> Assignment:
From the case report on the migrating bullet, list each factor that it says can make penetrating bullets migrate.

*** Text shown ***

The deformed bullet, which was extracted from the right pulmonary artery.

Discussion

Penetrating bullets may migrate depending on gravity, coughing, swallowing, blood flow, or local erosion.2 In cases of non-military firearms trauma, bullets penetrating the pulmonary veins, left and right heart, aorta, or large-caliber arteries of the thorax, abdomen, and limbs, may have insufficient energy to transfix the vessel, and instead, may only penetrate the vessel. Therefore, the bullet travels through the bloodstream until a peripheral artery is occluded at a site that is distant from the initial perforation.3,4 Migration of bullets from systemic veins to the right heart appears to occur more commonly than migration into the pulmonary arterial tree.2 Despite some reported cases of arterial and venous embolism owing to trauma, cases in which the bullet becomes an arterial embolus are rare.

As we described, our patient was transferred directly to the operation room because of hemorrhagic shock, and there was insufficient time to fully evaluate him. However, in retrospect, it is obvious that the bullet perforated the myocardium of the right ventricle and floated via the PA into the right lung. During the second surgery, the deformed bullet was trapped with half of the bullet in the intermediate artery and half in the pyramido-basal trunk of the right PA. The biggest difficulty we encountered was performing surgery with the lung inflated. Regarding double-lumen endotracheal tubes, in our hospital, the Carlens tube was the only available tube, which was inadequate for our patient because of his age. However, selectively intubating only the left lung was not recommended because this lung was not in good condition owing to severe bruising in the lower lobe.

Conclusions

This case highlights the crucial importance of repeated imaging to assess the possibility of projectile migration within the cardiovascular system in similar cases of penetrating injury from gunshot wounds with no exit wound.

Arteriotomy was inevitable despite the difficulties in this complicated case. Any delay in treatment would have been fatal in our case owing to the sharp shape of the bullet and the patient’s compromised health status.

Acknowledgement

This case was presented as a poster at the 23rd European Conference on General Thoracic Surgery, Lisbon, Portugal, 31 May to 3 June 2015. This study complies with the following Equator network guidelines: “The CARE Guidelines: Consensus-based Clinical Case Reporting Guideline Development”.

Footnotes

Ethics statement: Ethical approval was requested and obtained from the ethical committee of the University Hospital “Shefqet Ndroqi” of Tirana, Albania. Written informed consent was obtained from the patient for publication of this case report and accompanying images. A copy of the written consent is available for review by the Editor-in-Chief of this journal.

Declaration of conflicting interest: The authors declare that there is no conflict of interest.

Ethics statement: Ethical approval was requested and obtained from the ethical committee of the University Hospital “Shefqet Ndroqi” of Tirana, Albania. Written informed consent was obtained from the patient for publication of this case report and accompanying images. A copy of the written consent is available for review by the Editor-in-Chief of this journal.

Funding: The author(s) disclosed receipt of the following financial support for the research, authorship, and/or publication of this article: This study was not supported by any organization; however, support for publication was provided by Our Lady of Good Counsel, University of Tirana, Albania.

*** End of Text shown ***
*** Dataset records ***

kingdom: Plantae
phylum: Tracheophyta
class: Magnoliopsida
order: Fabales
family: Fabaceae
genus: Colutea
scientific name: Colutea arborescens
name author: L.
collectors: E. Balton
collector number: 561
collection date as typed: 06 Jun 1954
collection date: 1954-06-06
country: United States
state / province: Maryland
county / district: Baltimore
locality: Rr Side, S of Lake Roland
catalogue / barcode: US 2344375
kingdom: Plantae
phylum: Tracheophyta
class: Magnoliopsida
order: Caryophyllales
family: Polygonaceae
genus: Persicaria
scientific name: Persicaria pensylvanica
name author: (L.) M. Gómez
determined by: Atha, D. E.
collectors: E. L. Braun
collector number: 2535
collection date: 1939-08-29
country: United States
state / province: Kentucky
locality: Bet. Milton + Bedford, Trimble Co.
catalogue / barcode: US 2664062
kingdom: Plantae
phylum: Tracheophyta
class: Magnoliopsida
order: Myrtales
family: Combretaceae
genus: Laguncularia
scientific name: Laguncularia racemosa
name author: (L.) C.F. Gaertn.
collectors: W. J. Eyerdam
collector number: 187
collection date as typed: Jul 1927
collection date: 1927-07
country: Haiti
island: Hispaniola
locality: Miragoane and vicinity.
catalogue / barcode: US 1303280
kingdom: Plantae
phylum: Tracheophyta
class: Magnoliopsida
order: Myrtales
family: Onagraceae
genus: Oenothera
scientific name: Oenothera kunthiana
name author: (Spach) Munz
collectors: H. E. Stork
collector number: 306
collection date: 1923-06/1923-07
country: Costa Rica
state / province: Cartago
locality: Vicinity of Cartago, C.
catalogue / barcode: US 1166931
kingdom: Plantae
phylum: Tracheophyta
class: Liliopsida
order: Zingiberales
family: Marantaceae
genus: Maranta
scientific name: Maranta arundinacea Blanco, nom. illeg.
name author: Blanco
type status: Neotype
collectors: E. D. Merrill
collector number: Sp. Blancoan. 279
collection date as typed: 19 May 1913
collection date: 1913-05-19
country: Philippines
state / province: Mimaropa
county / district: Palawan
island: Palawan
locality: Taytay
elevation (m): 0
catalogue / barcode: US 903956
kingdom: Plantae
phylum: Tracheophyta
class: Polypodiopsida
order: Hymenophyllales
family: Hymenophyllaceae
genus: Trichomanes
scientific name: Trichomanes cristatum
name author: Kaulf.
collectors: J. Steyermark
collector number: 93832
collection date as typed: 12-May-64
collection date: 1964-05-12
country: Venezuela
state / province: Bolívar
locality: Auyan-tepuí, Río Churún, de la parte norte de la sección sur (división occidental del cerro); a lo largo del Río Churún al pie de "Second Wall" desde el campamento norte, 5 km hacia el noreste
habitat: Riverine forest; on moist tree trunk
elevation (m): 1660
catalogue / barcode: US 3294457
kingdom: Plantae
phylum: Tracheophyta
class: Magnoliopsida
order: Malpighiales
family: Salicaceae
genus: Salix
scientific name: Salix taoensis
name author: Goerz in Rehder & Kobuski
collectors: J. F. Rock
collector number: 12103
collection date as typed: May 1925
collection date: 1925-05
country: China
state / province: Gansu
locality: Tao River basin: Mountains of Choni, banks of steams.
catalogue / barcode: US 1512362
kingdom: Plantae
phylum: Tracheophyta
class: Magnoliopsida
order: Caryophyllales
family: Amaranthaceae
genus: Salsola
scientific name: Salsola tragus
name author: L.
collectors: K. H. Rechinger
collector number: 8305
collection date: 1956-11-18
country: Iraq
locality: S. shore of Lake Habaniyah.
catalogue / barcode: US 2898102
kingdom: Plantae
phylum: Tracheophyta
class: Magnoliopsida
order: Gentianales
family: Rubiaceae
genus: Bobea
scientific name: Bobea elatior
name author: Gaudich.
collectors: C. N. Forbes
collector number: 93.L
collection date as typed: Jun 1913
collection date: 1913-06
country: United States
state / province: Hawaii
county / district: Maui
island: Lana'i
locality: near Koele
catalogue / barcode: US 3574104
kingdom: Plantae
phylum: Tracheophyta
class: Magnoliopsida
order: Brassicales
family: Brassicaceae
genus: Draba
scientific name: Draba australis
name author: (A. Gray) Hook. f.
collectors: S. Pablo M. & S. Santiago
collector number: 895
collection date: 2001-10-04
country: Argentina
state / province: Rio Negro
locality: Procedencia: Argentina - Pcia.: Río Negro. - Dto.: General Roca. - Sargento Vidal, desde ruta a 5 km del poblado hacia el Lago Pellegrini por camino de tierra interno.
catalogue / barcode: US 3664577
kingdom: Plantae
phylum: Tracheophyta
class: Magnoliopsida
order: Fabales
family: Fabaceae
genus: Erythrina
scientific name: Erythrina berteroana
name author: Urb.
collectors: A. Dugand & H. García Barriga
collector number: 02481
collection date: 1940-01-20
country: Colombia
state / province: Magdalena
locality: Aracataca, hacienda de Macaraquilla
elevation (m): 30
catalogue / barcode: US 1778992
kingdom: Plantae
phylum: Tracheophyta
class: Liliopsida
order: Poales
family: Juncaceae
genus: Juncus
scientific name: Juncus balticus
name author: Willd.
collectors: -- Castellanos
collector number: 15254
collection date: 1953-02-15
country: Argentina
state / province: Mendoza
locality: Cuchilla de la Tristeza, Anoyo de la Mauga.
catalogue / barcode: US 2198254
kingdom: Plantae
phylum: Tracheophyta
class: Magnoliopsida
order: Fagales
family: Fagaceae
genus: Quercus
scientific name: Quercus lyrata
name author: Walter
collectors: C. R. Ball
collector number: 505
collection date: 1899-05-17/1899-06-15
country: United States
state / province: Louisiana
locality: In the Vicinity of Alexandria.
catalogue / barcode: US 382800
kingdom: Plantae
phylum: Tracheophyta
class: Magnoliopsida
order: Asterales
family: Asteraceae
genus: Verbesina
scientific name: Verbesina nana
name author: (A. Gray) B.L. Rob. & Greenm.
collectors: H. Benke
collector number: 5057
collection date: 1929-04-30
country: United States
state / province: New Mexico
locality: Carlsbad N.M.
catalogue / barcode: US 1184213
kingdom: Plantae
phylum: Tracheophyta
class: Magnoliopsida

*** End of Dataset records ***

> Completed exercise:
- Gravity
- Coughing
- Swallowing
- Blood flow
- Local erosion